Time-of-use (TOU) and critical peak pricing (CPP) — retail rate designs that pass through wholesale price variation. California IOUs have default TOU residential rates as of 2019; Texas REPs offer time-of-use products (Octopus “Loyal Wallet,” Rhythm “Power Hours,” Tesla Electric). Real-time-price retail products (Griddy-style) drew regulatory scrutiny after Winter Storm Uri February 2021 (Griddy customers exposed to $9,000/MWh wholesale prices for ~100 hours; PUCT subsequently capped REP wholesale-pass-through products).
EV charging as flexible load:
- V1G (smart unidirectional charging) — controls when EV charges; participates in DR + TOU + wholesale. Dominant near-term.
- V2G (vehicle-to-grid bidirectional) — EV discharges to grid during scarcity; technologically possible, commercially nascent; CHAdeMO has had V2G since ~2014, CCS V2G via ISO 15118-20 since 2022; Ford F-150 Lightning + Nissan Leaf + GM EVs piloting. Battery-warranty + cycling concerns delay scale-up.
- Managed charging programs — Rocky Mountain Institute estimates US managed-charging value of $5-10B/yr by 2030 if 30M EVs participate.
- Workplace + DCFC time-shift — workplace L2 charging coincides with solar production; public DCFC sized for peak utilization that does not align with grid scarcity (problematic for grid-friendly siting).
Critical Peak Pricing (CPP) and Peak Time Rebate (PTR):
- CPP — sharply higher kWh price during called peak events (e.g. 12 days/year, 4-7 PM). Default opt-out for some California IOU customer segments.
- PTR — rebate paid for reduction below baseline during called events. Politically easier (avoids bill-shock + opt-in concerns).
- Real-Time Pricing (RTP) — passes wholesale price through hourly; ComEd’s RRTP program for residential customers since 2007 (~25,000 enrollees).
12. Retail markets
- Regulated retail — vertically integrated investor-owned utility (or municipal / co-op) owns generation + transmission + distribution + customer service; rates set by state PUC on cost-of-service + ROE basis (typical allowed ROE 9-10.5% in 2024-26). Examples: Southern Company subsidiaries, Duke Energy regulated subsidiaries outside ERCOT, Xcel Energy regulated subsidiaries, NV Energy (post-deregulation reversal), Pacific Gas + Electric (post-bankruptcy partial restructuring), Florida Power & Light, TVA.

▶ WORK INSTRUCTION 1
Reproduce the portion of the electricity pricing text that starts at the words "- V2G (vehicle-to-grid" and runs through the words "IOU customer segments.".
▶ WORK INSTRUCTION 2
Name each approach that the electricity pricing text lists under EV charging as flexible load.

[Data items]
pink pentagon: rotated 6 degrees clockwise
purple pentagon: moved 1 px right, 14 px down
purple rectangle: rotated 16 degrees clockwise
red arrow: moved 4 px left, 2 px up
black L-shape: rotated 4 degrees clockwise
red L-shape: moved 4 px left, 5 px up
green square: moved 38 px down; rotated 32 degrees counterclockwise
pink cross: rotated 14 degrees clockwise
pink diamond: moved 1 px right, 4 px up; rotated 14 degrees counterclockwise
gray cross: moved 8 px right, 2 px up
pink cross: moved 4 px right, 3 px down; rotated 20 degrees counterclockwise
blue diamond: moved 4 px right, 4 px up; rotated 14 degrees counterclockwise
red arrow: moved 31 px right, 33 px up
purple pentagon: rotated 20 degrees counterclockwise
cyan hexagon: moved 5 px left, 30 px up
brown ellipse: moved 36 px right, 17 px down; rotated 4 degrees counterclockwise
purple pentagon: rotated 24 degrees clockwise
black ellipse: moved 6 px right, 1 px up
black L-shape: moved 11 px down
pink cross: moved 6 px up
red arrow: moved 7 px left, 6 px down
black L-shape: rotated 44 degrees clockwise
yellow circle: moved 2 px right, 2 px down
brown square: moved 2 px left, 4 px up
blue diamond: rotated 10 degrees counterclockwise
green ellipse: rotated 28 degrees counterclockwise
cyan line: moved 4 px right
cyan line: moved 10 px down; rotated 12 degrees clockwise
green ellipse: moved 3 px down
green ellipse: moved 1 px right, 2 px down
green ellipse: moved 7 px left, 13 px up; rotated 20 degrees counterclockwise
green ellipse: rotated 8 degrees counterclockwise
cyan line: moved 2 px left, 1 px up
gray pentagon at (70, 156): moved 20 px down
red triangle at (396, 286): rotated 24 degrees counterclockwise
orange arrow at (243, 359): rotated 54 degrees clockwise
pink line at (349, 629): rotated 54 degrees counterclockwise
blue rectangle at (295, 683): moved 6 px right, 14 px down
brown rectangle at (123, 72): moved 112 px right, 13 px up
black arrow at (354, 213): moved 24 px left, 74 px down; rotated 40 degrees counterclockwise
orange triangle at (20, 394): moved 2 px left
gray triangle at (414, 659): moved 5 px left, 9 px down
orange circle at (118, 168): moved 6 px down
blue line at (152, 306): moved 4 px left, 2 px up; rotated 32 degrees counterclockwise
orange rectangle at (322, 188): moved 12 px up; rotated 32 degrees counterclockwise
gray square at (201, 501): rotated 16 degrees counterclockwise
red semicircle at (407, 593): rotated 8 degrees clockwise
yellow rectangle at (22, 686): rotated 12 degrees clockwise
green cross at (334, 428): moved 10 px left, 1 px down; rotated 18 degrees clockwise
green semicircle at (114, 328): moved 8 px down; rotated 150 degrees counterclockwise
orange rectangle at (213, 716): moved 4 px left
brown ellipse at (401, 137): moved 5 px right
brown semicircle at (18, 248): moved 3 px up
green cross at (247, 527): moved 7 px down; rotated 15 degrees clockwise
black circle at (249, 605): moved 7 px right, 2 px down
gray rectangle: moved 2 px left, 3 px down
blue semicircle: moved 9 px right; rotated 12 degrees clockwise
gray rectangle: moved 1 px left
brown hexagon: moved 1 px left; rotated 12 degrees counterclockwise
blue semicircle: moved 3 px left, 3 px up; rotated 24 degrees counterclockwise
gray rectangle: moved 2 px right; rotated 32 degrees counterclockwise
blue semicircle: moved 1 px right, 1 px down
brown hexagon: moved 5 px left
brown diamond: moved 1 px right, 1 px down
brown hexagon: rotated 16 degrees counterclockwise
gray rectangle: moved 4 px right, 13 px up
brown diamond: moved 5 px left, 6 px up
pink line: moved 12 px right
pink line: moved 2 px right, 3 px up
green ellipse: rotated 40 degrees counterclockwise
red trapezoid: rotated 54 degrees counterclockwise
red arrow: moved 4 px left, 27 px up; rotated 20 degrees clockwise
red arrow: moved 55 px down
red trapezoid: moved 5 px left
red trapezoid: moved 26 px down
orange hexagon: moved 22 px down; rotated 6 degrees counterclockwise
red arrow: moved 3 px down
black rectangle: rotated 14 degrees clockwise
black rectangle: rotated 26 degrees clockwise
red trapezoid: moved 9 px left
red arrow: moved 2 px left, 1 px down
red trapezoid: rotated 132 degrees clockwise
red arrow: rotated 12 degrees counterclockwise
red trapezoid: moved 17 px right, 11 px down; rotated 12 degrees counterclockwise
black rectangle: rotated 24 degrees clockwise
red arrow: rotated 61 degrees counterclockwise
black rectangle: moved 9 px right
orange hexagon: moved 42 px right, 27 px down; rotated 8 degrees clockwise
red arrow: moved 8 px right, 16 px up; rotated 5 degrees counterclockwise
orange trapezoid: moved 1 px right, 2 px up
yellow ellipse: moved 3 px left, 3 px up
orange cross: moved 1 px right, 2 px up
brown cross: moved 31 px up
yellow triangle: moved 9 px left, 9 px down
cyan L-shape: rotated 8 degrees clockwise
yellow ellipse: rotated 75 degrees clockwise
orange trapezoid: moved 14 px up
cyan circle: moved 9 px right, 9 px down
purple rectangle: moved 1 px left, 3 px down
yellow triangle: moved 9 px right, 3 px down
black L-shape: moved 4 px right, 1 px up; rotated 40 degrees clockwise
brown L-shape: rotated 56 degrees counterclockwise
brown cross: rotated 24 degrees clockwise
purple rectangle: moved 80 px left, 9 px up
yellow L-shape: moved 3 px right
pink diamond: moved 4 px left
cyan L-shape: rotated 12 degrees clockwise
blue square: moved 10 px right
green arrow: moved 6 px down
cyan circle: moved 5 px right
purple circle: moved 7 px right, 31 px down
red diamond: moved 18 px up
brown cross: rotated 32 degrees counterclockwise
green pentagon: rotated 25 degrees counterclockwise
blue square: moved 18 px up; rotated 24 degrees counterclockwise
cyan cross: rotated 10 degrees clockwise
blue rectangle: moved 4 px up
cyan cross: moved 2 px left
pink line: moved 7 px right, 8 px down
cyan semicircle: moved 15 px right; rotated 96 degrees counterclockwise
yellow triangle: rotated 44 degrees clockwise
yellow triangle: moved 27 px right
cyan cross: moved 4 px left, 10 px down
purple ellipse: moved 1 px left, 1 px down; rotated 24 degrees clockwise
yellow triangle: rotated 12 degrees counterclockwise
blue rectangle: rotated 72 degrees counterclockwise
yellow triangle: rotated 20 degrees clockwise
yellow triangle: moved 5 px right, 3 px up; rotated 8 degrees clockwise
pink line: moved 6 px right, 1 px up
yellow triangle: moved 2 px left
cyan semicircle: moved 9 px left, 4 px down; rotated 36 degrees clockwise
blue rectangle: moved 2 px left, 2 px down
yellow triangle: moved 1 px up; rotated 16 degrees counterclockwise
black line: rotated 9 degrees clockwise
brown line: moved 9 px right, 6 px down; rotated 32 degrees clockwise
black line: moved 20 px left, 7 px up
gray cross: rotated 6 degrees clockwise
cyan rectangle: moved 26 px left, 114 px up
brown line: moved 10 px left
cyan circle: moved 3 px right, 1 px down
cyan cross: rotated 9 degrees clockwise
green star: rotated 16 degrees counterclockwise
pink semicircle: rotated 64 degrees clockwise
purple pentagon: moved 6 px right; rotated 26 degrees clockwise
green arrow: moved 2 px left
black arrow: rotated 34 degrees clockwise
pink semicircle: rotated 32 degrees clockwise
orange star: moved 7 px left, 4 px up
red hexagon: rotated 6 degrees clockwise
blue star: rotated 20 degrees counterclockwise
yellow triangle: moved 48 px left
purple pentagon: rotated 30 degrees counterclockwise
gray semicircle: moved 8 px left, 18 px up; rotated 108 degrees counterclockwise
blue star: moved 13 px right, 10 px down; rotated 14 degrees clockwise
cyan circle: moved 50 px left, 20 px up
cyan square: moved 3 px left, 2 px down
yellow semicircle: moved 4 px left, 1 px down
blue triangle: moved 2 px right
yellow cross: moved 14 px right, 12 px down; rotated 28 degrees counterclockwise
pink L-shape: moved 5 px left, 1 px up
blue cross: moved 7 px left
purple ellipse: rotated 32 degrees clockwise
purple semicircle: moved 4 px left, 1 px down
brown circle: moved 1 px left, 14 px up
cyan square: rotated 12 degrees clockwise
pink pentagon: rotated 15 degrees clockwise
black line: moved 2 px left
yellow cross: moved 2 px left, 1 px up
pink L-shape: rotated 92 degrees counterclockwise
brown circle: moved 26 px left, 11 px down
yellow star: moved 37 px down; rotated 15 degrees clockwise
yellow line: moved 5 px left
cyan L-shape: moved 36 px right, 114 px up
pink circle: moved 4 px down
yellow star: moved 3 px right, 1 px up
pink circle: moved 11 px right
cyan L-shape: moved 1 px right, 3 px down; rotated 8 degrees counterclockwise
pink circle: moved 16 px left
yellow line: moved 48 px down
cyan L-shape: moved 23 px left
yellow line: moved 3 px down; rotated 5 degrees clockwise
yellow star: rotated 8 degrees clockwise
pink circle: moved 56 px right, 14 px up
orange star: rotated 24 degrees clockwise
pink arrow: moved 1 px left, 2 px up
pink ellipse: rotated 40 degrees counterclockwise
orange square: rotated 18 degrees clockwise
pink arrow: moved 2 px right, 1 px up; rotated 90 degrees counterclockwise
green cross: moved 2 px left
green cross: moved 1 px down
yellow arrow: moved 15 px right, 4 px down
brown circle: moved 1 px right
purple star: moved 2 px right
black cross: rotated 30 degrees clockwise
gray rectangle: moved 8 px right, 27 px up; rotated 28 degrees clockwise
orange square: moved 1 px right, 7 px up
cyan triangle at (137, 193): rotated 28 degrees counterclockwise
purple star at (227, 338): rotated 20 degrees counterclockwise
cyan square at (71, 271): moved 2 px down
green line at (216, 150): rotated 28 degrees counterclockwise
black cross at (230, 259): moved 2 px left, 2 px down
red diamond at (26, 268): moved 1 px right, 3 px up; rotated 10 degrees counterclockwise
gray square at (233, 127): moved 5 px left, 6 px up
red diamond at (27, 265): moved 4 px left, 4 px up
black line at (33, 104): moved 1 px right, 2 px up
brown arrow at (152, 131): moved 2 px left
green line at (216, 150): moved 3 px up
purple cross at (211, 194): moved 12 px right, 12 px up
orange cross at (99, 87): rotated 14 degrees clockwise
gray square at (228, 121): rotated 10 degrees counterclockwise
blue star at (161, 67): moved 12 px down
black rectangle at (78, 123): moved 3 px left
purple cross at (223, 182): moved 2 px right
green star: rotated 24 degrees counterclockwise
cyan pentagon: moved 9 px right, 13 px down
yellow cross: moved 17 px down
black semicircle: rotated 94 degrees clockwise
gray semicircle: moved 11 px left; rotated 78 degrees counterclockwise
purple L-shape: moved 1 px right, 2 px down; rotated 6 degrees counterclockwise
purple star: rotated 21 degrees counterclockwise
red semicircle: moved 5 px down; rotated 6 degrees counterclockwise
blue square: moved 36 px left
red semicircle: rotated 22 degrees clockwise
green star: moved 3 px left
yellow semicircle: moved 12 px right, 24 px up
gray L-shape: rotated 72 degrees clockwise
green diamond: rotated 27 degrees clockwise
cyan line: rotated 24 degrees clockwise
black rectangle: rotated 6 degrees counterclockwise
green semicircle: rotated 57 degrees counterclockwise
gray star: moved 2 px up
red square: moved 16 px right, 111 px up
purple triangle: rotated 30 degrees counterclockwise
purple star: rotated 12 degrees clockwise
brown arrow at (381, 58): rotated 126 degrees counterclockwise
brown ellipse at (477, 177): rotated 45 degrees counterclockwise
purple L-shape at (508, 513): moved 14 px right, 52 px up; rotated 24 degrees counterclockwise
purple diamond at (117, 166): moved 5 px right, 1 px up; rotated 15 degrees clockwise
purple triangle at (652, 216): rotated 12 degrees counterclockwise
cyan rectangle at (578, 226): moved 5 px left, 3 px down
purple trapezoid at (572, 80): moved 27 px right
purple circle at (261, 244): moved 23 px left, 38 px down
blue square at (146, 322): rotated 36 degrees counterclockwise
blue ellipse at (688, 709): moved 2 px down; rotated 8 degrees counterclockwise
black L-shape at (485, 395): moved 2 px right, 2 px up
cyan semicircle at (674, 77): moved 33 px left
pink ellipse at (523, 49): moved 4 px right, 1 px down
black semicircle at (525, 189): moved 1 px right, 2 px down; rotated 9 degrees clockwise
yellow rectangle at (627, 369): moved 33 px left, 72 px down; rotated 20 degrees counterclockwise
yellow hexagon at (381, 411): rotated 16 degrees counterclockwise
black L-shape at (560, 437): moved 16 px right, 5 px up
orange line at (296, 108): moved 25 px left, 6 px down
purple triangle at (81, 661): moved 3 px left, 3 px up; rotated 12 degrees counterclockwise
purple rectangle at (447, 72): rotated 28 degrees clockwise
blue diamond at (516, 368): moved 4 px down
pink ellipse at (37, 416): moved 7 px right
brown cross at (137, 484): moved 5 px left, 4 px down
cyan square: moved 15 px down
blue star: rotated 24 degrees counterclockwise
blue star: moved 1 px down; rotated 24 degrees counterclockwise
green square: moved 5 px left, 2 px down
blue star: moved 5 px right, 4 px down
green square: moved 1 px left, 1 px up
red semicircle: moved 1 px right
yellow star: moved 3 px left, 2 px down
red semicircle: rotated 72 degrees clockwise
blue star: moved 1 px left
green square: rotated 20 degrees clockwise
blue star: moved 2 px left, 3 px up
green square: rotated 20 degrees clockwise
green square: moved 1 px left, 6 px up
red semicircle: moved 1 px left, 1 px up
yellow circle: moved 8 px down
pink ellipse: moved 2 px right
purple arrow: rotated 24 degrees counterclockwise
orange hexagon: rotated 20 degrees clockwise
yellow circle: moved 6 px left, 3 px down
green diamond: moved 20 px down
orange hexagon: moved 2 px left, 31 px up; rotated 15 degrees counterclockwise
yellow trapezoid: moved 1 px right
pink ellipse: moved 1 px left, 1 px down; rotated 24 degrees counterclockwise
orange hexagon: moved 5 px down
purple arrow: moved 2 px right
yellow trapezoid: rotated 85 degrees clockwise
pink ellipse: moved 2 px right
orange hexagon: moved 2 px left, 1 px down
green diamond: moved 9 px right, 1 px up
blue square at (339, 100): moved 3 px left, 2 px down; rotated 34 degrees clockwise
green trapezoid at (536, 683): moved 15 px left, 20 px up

▶ RESULT 1
- V2G (vehicle-to-grid bidirectional) — EV discharges to grid during scarcity; technologically possible, commercially nascent; CHAdeMO has had V2G since ~2014, CCS V2G via ISO 15118-20 since 2022; Ford F-150 Lightning + Nissan Leaf + GM EVs piloting. Battery-warranty + cycling concerns delay scale-up.
- Managed charging programs — Rocky Mountain Institute estimates US managed-charging value of $5-10B/yr by 2030 if 30M EVs participate.
- Workplace + DCFC time-shift — workplace L2 charging coincides with solar production; public DCFC sized for peak utilization that does not align with grid scarcity (problematic for grid-friendly siting).
Critical Peak Pricing (CPP) and Peak Time Rebate (PTR):
- CPP — sharply higher kWh price during called peak events (e.g. 12 days/year, 4-7 PM). Default opt-out for some California IOU customer segments.

▶ RESULT 2
V1G (smart unidirectional charging)
V2G (vehicle-to-grid bidirectional)
Managed charging programs
Workplace + DCFC time-shift